By the time I boarded the return bus to Florence only around fifty minutes had passed in Settignano, but it was easily one of the most enjoyable experiences of the trip so far, a much needed contrast from the dusty lived-in centre of Florence.

Sunday 15 April 2007

Florence Nightlife


Dmitri spoke English with a kebab shop owners accent. A young Greek who had spent half of his life living in Brighton, he was travelling through Europe on a Yamaha and spent much of the evening searching for cheap accomodation near Milan. That evening we sat sipping Chianti from plastic cups as the delicate score from the Usual Suspects floated across the common room. More wine was consumed later at the Astor Cafe, a stiflingly hip and semi-debauched bar / club / cattle market nestled behind the Duomo, an ironic clash of ideologies not lost on the two nuns we saw walk past the window, heads turned in shame.
Dmitri spent most of the night talking at me about his French girlfriend and the myriad of subtle complications that blighted their relationship (travel, commitment issues, ex-boyfriends, ex-boyfriends that were 38 and had a wife and two kids). He waved a camera phone picture in my face and admitted that the initial attraction haed come, on his part, from a desire to be with the woman from the Clio adverts. It seemed a relationship doomed to failure.
Afterwards we meandered through night-time Florence, past the behemoth Duomo and across the Ponte Vecchio, a dissapointing anti-climatic mess of tourists and tacky jewellry shops that ranks alongside Wembley and Buckingham Palace in the things-to-do-before-you-die-but-wish-you-hadnt stakes. More impressive, in a gentler, more modest way, was the Church of Santo Spirito and the piazza that shared its name. We walked down one of the deserted streets and heard Football coming from one window and Opera from another, an appropriate introduction to Italy, indeed.

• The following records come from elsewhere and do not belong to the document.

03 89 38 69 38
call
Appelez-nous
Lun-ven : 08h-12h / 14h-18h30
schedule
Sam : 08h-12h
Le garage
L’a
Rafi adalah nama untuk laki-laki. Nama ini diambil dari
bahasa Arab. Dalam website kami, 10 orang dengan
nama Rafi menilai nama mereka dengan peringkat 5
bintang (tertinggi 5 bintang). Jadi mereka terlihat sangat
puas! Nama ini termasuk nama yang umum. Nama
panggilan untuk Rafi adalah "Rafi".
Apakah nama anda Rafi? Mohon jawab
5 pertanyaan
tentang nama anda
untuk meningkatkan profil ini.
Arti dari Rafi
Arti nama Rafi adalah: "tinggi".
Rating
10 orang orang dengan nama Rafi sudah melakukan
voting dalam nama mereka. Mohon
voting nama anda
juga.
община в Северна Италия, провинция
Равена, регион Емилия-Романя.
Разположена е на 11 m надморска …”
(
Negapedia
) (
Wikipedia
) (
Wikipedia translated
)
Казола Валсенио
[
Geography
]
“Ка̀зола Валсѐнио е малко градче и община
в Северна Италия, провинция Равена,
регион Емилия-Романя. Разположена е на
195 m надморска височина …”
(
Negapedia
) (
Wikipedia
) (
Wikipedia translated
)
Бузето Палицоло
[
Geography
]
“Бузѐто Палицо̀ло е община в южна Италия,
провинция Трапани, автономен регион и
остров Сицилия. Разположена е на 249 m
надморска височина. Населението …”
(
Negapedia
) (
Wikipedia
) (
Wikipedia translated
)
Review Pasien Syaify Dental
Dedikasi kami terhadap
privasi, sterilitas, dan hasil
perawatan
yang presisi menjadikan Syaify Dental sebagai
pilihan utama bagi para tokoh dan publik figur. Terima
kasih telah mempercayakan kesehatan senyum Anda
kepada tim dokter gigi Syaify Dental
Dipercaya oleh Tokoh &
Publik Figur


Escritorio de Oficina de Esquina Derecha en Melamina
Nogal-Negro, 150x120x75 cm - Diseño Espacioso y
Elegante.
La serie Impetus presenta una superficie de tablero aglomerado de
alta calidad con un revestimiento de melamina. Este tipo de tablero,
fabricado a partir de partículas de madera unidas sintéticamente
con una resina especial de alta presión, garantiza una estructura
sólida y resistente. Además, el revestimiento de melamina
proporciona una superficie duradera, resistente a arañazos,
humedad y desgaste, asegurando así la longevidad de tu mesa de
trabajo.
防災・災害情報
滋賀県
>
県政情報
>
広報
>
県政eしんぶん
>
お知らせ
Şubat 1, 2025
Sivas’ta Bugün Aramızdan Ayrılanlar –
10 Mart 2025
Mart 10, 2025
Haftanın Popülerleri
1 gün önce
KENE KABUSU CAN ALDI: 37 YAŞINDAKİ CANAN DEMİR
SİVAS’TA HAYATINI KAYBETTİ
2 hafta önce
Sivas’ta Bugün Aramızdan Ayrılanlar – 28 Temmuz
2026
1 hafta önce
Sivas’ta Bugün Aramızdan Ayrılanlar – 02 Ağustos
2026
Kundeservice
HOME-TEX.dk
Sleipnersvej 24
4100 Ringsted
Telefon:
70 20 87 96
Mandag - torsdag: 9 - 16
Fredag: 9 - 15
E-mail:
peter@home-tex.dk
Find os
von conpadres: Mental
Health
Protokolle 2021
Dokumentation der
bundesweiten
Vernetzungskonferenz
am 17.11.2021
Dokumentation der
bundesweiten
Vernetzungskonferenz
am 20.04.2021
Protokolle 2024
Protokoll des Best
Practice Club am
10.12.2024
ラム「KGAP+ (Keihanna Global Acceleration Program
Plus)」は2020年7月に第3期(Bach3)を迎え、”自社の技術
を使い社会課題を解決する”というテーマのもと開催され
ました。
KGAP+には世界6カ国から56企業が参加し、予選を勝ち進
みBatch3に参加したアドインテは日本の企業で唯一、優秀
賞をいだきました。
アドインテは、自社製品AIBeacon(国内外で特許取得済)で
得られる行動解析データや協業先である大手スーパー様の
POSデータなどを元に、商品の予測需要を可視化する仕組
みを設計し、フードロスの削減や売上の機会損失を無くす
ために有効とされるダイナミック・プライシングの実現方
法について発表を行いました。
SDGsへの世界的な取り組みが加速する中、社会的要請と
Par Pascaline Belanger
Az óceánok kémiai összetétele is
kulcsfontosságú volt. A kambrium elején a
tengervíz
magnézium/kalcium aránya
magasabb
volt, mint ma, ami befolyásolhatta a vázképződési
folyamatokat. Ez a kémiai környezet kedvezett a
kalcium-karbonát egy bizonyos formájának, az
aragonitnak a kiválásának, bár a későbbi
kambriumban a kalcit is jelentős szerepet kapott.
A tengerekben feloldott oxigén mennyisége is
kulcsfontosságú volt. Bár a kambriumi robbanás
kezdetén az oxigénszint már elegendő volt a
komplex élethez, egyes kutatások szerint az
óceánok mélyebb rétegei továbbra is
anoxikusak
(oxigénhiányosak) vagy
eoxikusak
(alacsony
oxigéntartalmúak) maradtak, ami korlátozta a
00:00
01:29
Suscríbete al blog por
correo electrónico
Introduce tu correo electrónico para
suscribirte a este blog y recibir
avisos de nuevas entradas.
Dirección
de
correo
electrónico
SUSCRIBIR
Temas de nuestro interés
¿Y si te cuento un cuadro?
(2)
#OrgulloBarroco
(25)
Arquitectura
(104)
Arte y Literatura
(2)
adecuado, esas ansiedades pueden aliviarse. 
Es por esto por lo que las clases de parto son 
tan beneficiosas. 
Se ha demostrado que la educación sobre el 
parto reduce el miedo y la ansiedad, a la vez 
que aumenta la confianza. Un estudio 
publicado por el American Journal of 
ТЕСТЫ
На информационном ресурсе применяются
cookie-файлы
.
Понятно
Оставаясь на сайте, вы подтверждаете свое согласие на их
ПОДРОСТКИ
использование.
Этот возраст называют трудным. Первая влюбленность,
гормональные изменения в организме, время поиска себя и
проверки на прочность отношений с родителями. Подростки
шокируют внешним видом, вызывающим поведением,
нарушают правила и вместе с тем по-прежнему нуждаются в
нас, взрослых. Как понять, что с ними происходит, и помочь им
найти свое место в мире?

I returned to the Astor Cafe the following evening with Camillo - a Colombian / American as flamboyant as his name and Daniel - a bespectacled German as flamboyant as his name. Daniel spoke English perfectly, possibly because he had spent a year living in Camden, a stay that resulted in an ability to affect a perfect Cockney accent. Camillo tried a similar trick when regailing me with stories of his various conquests throughout Europe and the four girls from Kings College he had shared a room with in Rome. At one point, he told me, one of the girls had mocked another's accent with the put-down "you're such a Mellinda". Only later did I realise that Camillo had misheard, and this girl was actually referring to her friends flat Leicestershire vowels.
Camillo's quasi-misogony pailed compared to the young Italian men in the Astor Cafe who set about confirming every prejudice I had ever had. They poured over the group of straight-haired, white-toothed Minnesotan girls sitting to our left. Even my Colombian friend, who had earlier outlined his desire to "pick up some hot Iyalian chicks", was appalled by their leacherous behaviour, and I thought back to what I had discovered in Amsterdam, that cliches are only cliches because they are true.
We walked home past San Lorenzo Church and saw a young local lad pissing by the side of its walls. This was where, just a few hours later, throngs of tourists would queue to experience this impressive monument to organised religion. Maybe thats why he was doing it, out of some loathing of tourism or Catholicism or both of the above. The following week, I saw a gang of lads kicking a football against the side of Siena's duomo and realised that, while the loud Americans and English at least respected the historical sites, the locals just didnt give a shit. I guess its the equivalent of chavs in Winchester necking cider just outside the Cathedral grounds. Just because its in the Rough Guide doesnt mean its more important than booze or copping-off or Wembley Doubles.

Before he left the hostel the following morning, Camillo shook my hand and patted my back as I lay sprawling, semi naked and half-asleep on the top bunk. That was the kind of guy he was. I saw him again that evening, just after I moved into my apartment in Florence, clutching two bottles of wine and accompanied by a couple more of those Minnesotan girls that seem to outnumber locals 3 to 1. No doubt that night he went about creating new stories to entertain that hostel dwellers in Venice, his next port of call.